Evelyn Gerbaud expose depuis les années 70. En ce qui concerne la dernière décennie, elle a montré son travail dans de nombreuses expositions personnelles en France (notamment à Paris) comme à l'étranger (Suisse, Suède, Hollande, Japon, Belgique), participant également à de nombreuses expositions collectives de groupe et Salons (Salon de Mai, il va de soi, mais aussi Salon des Réalités Nouvelles à Paris, Salon de Marne la Vallée, International Art Jonction de Nice, Artenîmes ou encore Salon d'Angers). Son oeuvre fait partie de collections publiques comme le Cabinet des Estampes de la Bibliothèque Nationale de France et le Musée de St Rémy de Provence.













Lorsque que l'on demande à Evelyn Gerbaud de citer quelques artistes qui habitent un coin de sa tête, elle dit presque instantanément Edward Hopper, Balthus, Georges Bru et Jean Rustin, puis Pentti Sammallahti ou encore Sarah Moon en ce qui concerne la photographie.
Par des « images » secrètes où l'humain se mêle aux mondes végétal et animal, l'oeuvre d'Evelyn Gerbaud nous parle des profondeurs de l'Être, de sa face noire comme de sa face blanche, d'une sorte de tangage de l'âme entre rêve et cauchemar. Il est question ici de métamorphoses, de visions enfouies qui refont surfaces, de matière suggérée, d'ombre et de lumière, de nudité et d'inconnu.
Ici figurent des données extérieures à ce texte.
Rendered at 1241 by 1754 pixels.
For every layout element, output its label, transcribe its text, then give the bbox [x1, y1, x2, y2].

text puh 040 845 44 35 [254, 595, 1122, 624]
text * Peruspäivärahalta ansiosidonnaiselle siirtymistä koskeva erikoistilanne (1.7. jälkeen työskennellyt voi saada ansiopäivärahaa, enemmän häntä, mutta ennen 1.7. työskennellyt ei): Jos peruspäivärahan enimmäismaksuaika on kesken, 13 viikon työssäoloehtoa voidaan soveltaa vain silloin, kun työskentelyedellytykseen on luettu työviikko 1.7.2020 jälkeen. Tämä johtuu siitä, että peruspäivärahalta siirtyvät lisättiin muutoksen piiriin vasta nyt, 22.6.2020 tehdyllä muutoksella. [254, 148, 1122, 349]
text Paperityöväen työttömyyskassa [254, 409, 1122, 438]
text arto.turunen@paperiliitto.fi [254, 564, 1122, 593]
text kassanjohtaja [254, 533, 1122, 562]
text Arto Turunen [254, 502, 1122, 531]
Entre abstraction et réalité, chaque oeuvre raconte une histoire indépendante ou, sans doute, raconte un épisode de plus d'une seule et même histoire « fantastique ». « L'art devient ciel-terre, conjonction intime de la lumière et de l'ombre afin de situer le là ou l’ici - mais jamais l'ailleurs - de l’ouverture au monde. » écrit Jean-Paul Gavard-Perret.












Evelyn Gerbaud peint, grave, inscrit son dessin mystérieux sur la pierre lithographique. Elle aime à se confronter à l'art difficile du monotype : « De cette lente promenade, aidé de la paume, des doigts, de pinceaux ; peu à peu se matérialise l'image convoitée. Il faut vite la capter, la faire sienne et retenir son impatience et ses craintes jusqu'au sortir de la presse. Alors parfois de cette longue errance on ramène à la surface quelque chose qui vous échappe encore : résurgences d'images fuguasses, accumulation de cultures, de rêves interrompus et de paysages secrets. » écrit-elle.